# [The problem]
Omitting all images, output the entries that follow exactly as written.
_ _ _ _ _ _ _
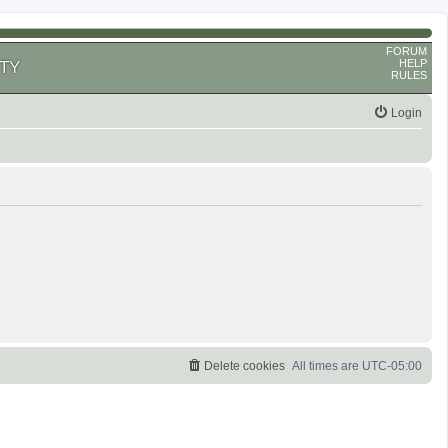
FORUM
HELP
TY
RULES
Login
Delete cookies
All times are
UTC-05:00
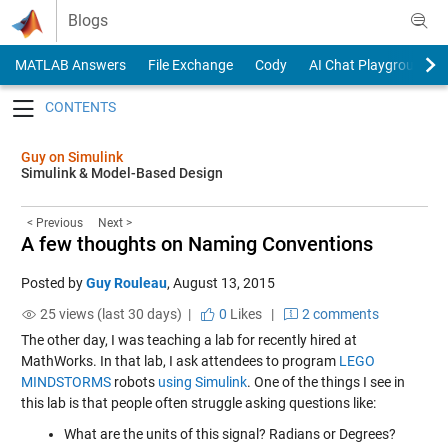
Skip to content
Blogs
MATLAB Answers
File Exchange
Cody
AI Chat Playground
Toggle navigation
Guy on Simulink
Simulink & Model-Based Design
< Previous
Next >
A few thoughts on Naming Conventions
Posted by
Guy Rouleau
,
August 13, 2015
25 views (last 30 days) |
0
Likes
|
2 comments
The other day, I was teaching a lab for recently hired at
MathWorks. In that lab, I ask attendees to program
LEGO
MINDSTORMS
robots
using Simulink
. One of the things I see in
this lab is that people often struggle asking questions like:
What are the units of this signal? Radians or Degrees?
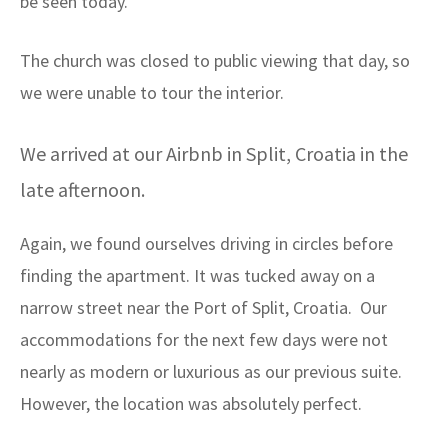
be seen today.
The church was closed to public viewing that day, so
we were unable to tour the interior.
We arrived at our Airbnb in Split, Croatia in the
late afternoon.
Again, we found ourselves driving in circles before
finding the apartment. It was tucked away on a
narrow street near the Port of Split, Croatia. Our
accommodations for the next few days were not
nearly as modern or luxurious as our previous suite.
However, the location was absolutely perfect.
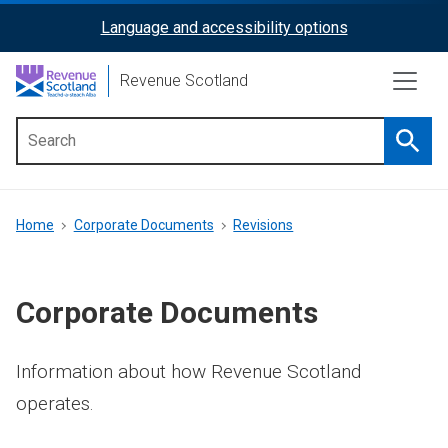
Skip
Language and accessibility options
ReciteMe
to
main
Activation
Revenue Scotland
content
Searc
Main
menu
Breadcrumb
Home
Corporate Documents
Revisions
Corporate Documents
Information about how Revenue Scotland
operates.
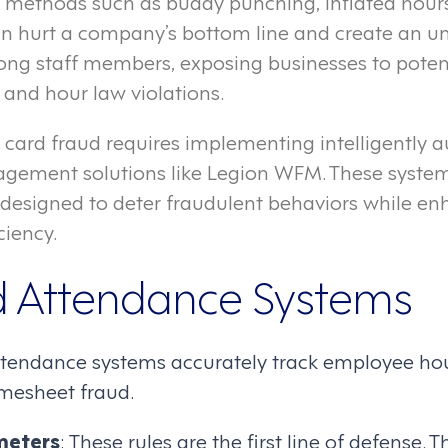
 methods such as buddy punching, inflated hour
an hurt a company’s bottom line and create an u
ong staff members, exposing businesses to potent
 and hour law violations.
 card fraud requires implementing intelligently
gement solutions like Legion WFM. These system
designed to deter fraudulent behaviors while en
ciency.
 Attendance Systems
tendance systems accurately track employee hou
imesheet fraud.
meters
: These rules are the first line of defense. 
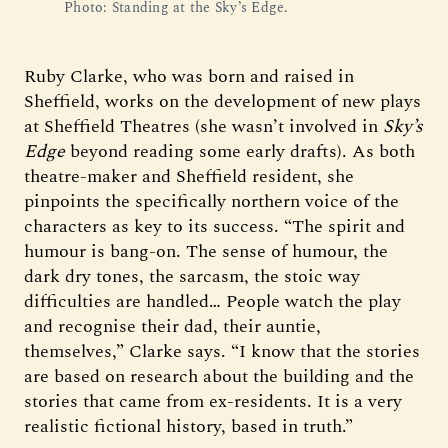
Photo: Standing at the Sky’s Edge.
Ruby Clarke, who was born and raised in
Sheffield, works on the development of new plays
at Sheffield Theatres (she wasn’t involved in
Sky’s
Edge
beyond reading some early drafts). As both
theatre-maker and Sheffield resident, she
pinpoints the specifically northern voice of the
characters as key to its success. “The spirit and
humour is bang-on. The sense of humour, the
dark dry tones, the sarcasm, the stoic way
difficulties are handled… People watch the play
and recognise their dad, their auntie,
themselves,” Clarke says. “I know that the stories
are based on research about the building and the
stories that came from ex-residents. It is a very
realistic fictional history, based in truth.”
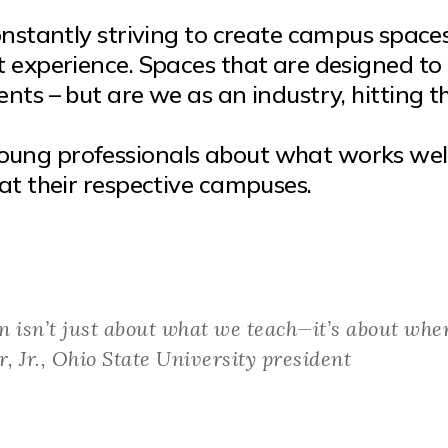
onstantly striving to create campus space
t experience. Spaces that are designed to
nts – but are we as an industry, hitting t
oung professionals about what works wel
at their respective campuses.
n isn’t just about what we teach—it’s about whe
r, Jr., Ohio State University president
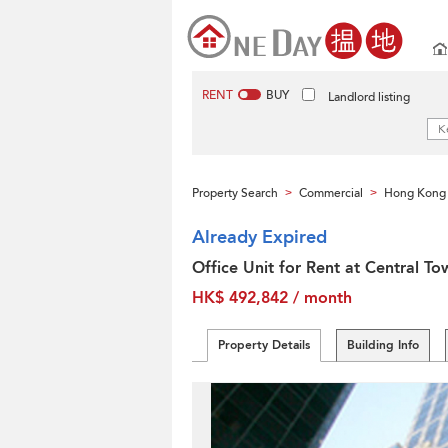
RENT
BUY
Landlord listing
Property Search
Commercial
Hong Kong 
>
>
Already Expired
Office Unit for Rent at Central To
HK$ 492,842 / month
Property Details
Building Info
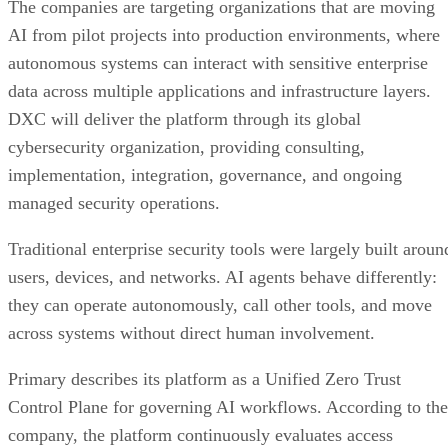
The companies are targeting organizations that are moving
AI from pilot projects into production environments, where
autonomous systems can interact with sensitive enterprise
data across multiple applications and infrastructure layers.
DXC will deliver the platform through its global
cybersecurity organization, providing consulting,
implementation, integration, governance, and ongoing
managed security operations.
Traditional enterprise security tools were largely built aroun
users, devices, and networks. AI agents behave differently:
they can operate autonomously, call other tools, and move
across systems without direct human involvement.
Primary describes its platform as a Unified Zero Trust
Control Plane for governing AI workflows. According to the
company, the platform continuously evaluates access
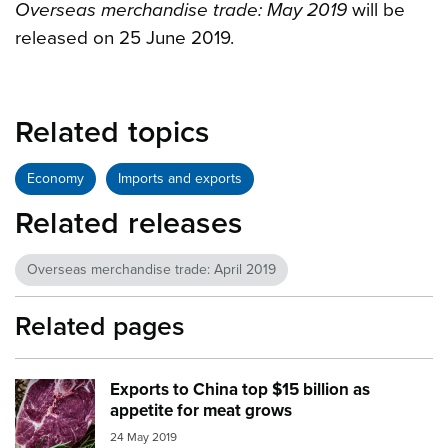
Overseas merchandise trade: May 2019
will be
released on 25 June 2019.
Related topics
Economy
Imports and exports
Related releases
Overseas merchandise trade: April 2019
Related pages
Exports to China top $15 billion as
Image:
meat
appetite for meat grows
24 May 2019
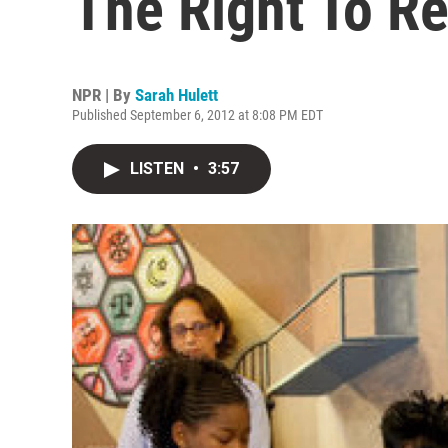
The Right To R
NPR | By
Sarah Hulett
Published September 6, 2012 at 8:08 PM EDT
LISTEN
•
3:57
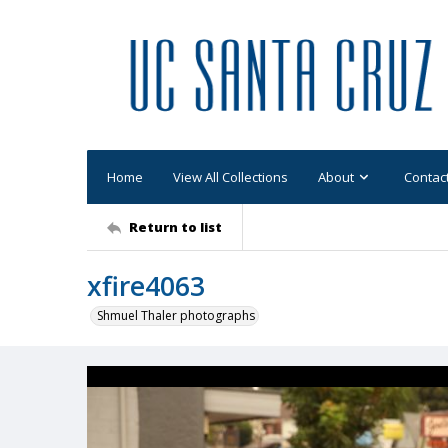
Home
View All Collections
About
Contac
Return to list
xfire4063
Shmuel Thaler photographs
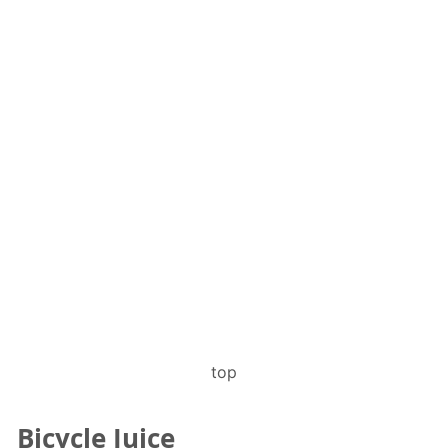
top
Bicycle Juice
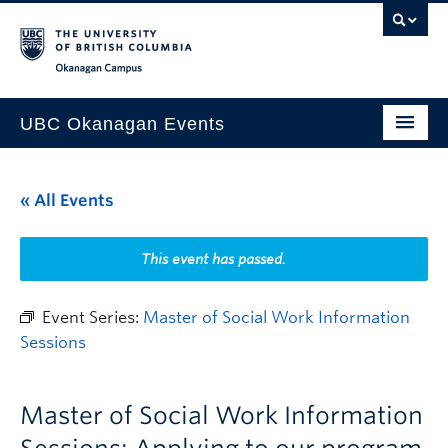
Skip to main content
Skip to main navigation
Skip to page-level navigation
Go to the Disability Resource Centre Website
Go to the DRC Booking Accommodation Portal
Go to the Inclusive Technology Lab Website
Okanagan campus
UBC Okanagan Events
All Events
« All Events
This Month
Indigenous History Month
This event has passed.
Event Series:
Master of Social Work Information
Sessions
Master of Social Work Information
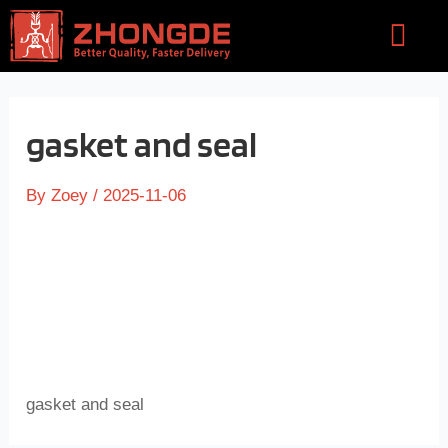
Skip
Flyou
to
Men
content
gasket and seal
By
Zoey
/
2025-11-06
gasket and seal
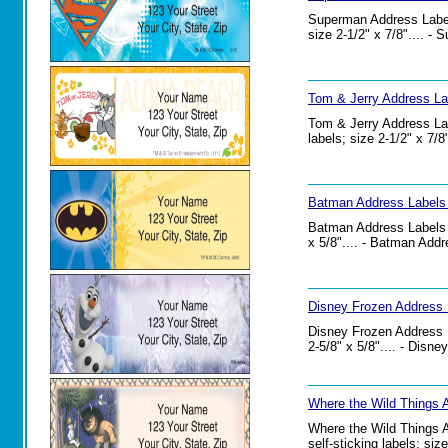
Superman Address Labels
size 2-1/2" x 7/8".... -
Tom & Jerry Address La
Tom & Jerry Address Lab
labels; size 2-1/2" x 7/
Batman Address Labels 
Batman Address Labels Se
x 5/8".... - Batman Addr
Disney Frozen Address 
Disney Frozen Address La
2-5/8" x 5/8".... - Disn
Where the Wild Things 
Where the Wild Things A
self-sticking labels; si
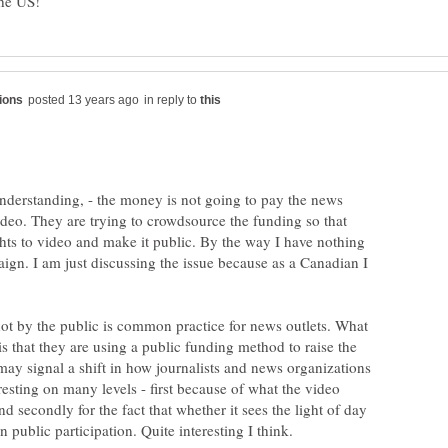
in reply to
understanding, - the money is not going to pay the news
ideo. They are trying to crowdsource the funding so that
hts to video and make it public. By the way I have nothing
ign. I am just discussing the issue because as a Canadian I
hot by the public is common practice for news outlets. What
 is that they are using a public funding method to raise the
t may signal a shift in how journalists and news organizations
eresting on many levels - first because of what the video
 secondly for the fact that whether it sees the light of day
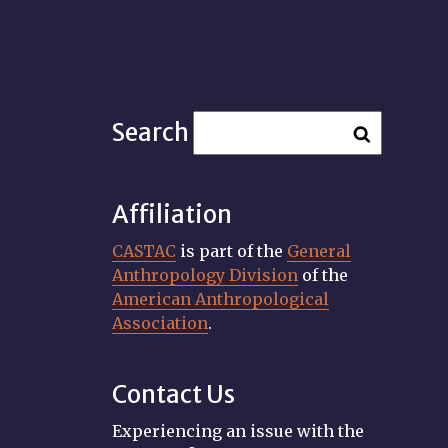
Search
Affiliation
CASTAC
is part of the
General
Anthropology Division
of the
American Anthropological
Association
.
Contact Us
Experiencing an issue with the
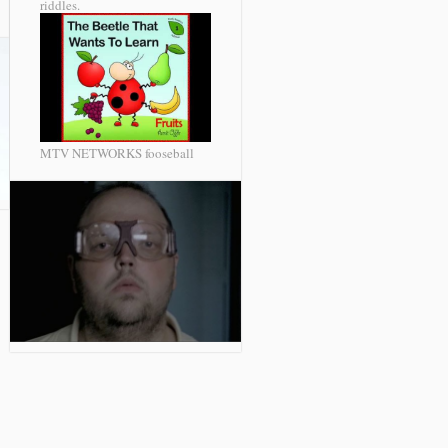
riddles.
MTV NETWORKS fooseball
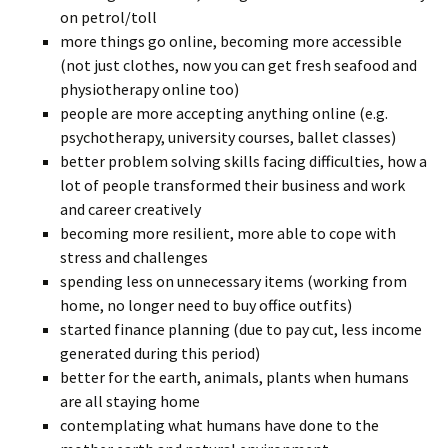
on petrol/toll
more things go online, becoming more accessible
(not just clothes, now you can get fresh seafood and
physiotherapy online too)
people are more accepting anything online (e.g.
psychotherapy, university courses, ballet classes)
better problem solving skills facing difficulties, how a
lot of people transformed their business and work
and career creatively
becoming more resilient, more able to cope with
stress and challenges
spending less on unnecessary items (working from
home, no longer need to buy office outfits)
started finance planning (due to pay cut, less income
generated during this period)
better for the earth, animals, plants when humans
are all staying home
contemplating what humans have done to the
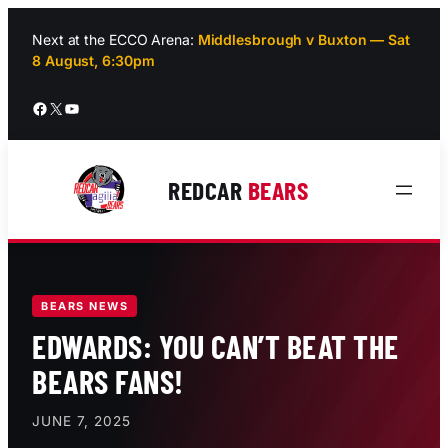
Skip
to
Next at the ECCO Arena:
Middlesbrough v Buxton — Sat
8 August, 6:30pm
content
Facebook
X
YouTube
REDCAR
BEARS
BEARS NEWS
EDWARDS: YOU CAN’T BEAT THE
BEARS FANS!
JUNE 7, 2025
_ _ _ _ _ _ _
# [Solution to this task]
FORUM
HELP
TY
RULES
Login
Delete cookies
All times are
UTC-05:00
Skip to content
Blogs
MATLAB Answers
File Exchange
Cody
AI Chat Playground
Toggle navigation
Guy on Simulink
Simulink & Model-Based Design
< Previous
Next >
A few thoughts on Naming Conventions
Posted by
Guy Rouleau
,
August 13, 2015
25 views (last 30 days) |
0
Likes
|
2 comments
The other day, I was teaching a lab for recently hired at
MathWorks. In that lab, I ask attendees to program
LEGO
MINDSTORMS
robots
using Simulink
. One of the things I see in
this lab is that people often struggle asking questions like:
What are the units of this signal? Radians or Degrees?
be seen today.
The church was closed to public viewing that day, so
we were unable to tour the interior.
We arrived at our Airbnb in Split, Croatia in the
late afternoon.
Again, we found ourselves driving in circles before
finding the apartment. It was tucked away on a
narrow street near the Port of Split, Croatia. Our
accommodations for the next few days were not
nearly as modern or luxurious as our previous suite.
However, the location was absolutely perfect.
Skip
Language and accessibility options
ReciteMe
to
main
Activation
Revenue Scotland
content
Searc
Main
menu
Breadcrumb
Home
Corporate Documents
Revisions
Corporate Documents
Information about how Revenue Scotland
operates.
 methods such as buddy punching, inflated hour
an hurt a company’s bottom line and create an u
ong staff members, exposing businesses to potent
 and hour law violations.
 card fraud requires implementing intelligently
gement solutions like Legion WFM. These system
designed to deter fraudulent behaviors while en
ciency.
 Attendance Systems
tendance systems accurately track employee hou
imesheet fraud.
meters
: These rules are the first line of defense. 
Photo: Standing at the Sky’s Edge.
Ruby Clarke, who was born and raised in
Sheffield, works on the development of new plays
at Sheffield Theatres (she wasn’t involved in
Sky’s
Edge
beyond reading some early drafts). As both
theatre-maker and Sheffield resident, she
pinpoints the specifically northern voice of the
characters as key to its success. “The spirit and
humour is bang-on. The sense of humour, the
dark dry tones, the sarcasm, the stoic way
difficulties are handled… People watch the play
and recognise their dad, their auntie,
themselves,” Clarke says. “I know that the stories
are based on research about the building and the
stories that came from ex-residents. It is a very
realistic fictional history, based in truth.”
onstantly striving to create campus space
t experience. Spaces that are designed to
nts – but are we as an industry, hitting t
oung professionals about what works wel
at their respective campuses.
n isn’t just about what we teach—it’s about whe
r, Jr., Ohio State University president
RENT
BUY
Landlord listing
Property Search
Commercial
Hong Kong 
>
>
Already Expired
Office Unit for Rent at Central To
HK$ 492,842 / month
Property Details
Building Info
The companies are targeting organizations that are moving
AI from pilot projects into production environments, where
autonomous systems can interact with sensitive enterprise
data across multiple applications and infrastructure layers.
DXC will deliver the platform through its global
cybersecurity organization, providing consulting,
implementation, integration, governance, and ongoing
managed security operations.
Traditional enterprise security tools were largely built aroun
users, devices, and networks. AI agents behave differently:
they can operate autonomously, call other tools, and move
across systems without direct human involvement.
Primary describes its platform as a Unified Zero Trust
Control Plane for governing AI workflows. According to the
company, the platform continuously evaluates access
Overseas merchandise trade: May 2019
will be
released on 25 June 2019.
Related topics
Economy
Imports and exports
Related releases
Overseas merchandise trade: April 2019
Related pages
Exports to China top $15 billion as
Image:
meat
appetite for meat grows
24 May 2019
The Right To R
NPR | By
Sarah Hulett
Published September 6, 2012 at 8:08 PM EDT
LISTEN
•
3:57
Home
View All Collections
About
Contac
Return to list
xfire4063
Shmuel Thaler photographs
top
Bicycle Juice
Skip to main content
Skip to main navigation
Skip to page-level navigation
Go to the Disability Resource Centre Website
Go to the DRC Booking Accommodation Portal
Go to the Inclusive Technology Lab Website
Okanagan campus
UBC Okanagan Events
All Events
« All Events
This Month
Indigenous History Month
This event has passed.
Event Series:
Master of Social Work Information
Sessions
Master of Social Work Information
Skip
Flyou
to
Men
content
gasket and seal
By
Zoey
/
2025-11-06
gasket and seal
Superman Address Labels
size 2-1/2" x 7/8".... -
Tom & Jerry Address La
Tom & Jerry Address Lab
labels; size 2-1/2" x 7/
Batman Address Labels 
Batman Address Labels Se
x 5/8".... - Batman Addr
Disney Frozen Address 
Disney Frozen Address La
2-5/8" x 5/8".... - Disn
Where the Wild Things 
Where the Wild Things A
self-sticking labels; si
in reply to
understanding, - the money is not going to pay the news
ideo. They are trying to crowdsource the funding so that
hts to video and make it public. By the way I have nothing
ign. I am just discussing the issue because as a Canadian I
hot by the public is common practice for news outlets. What
 is that they are using a public funding method to raise the
t may signal a shift in how journalists and news organizations
eresting on many levels - first because of what the video
 secondly for the fact that whether it sees the light of day
Search
Affiliation
CASTAC
is part of the
General
Anthropology Division
of the
American Anthropological
Association
.
Contact Us
Experiencing an issue with the
riddles.
MTV NETWORKS fooseball
on petrol/toll
more things go online, becoming more accessible
(not just clothes, now you can get fresh seafood and
physiotherapy online too)
people are more accepting anything online (e.g.
psychotherapy, university courses, ballet classes)
better problem solving skills facing difficulties, how a
lot of people transformed their business and work
and career creatively
becoming more resilient, more able to cope with
stress and challenges
spending less on unnecessary items (working from
home, no longer need to buy office outfits)
started finance planning (due to pay cut, less income
generated during this period)
better for the earth, animals, plants when humans
are all staying home
contemplating what humans have done to the
Skip
to
Next at the ECCO Arena:
Middlesbrough v Buxton — Sat
8 August, 6:30pm
content
Facebook
X
YouTube
REDCAR
BEARS
BEARS NEWS
EDWARDS: YOU CAN’T BEAT THE
BEARS FANS!
JUNE 7, 2025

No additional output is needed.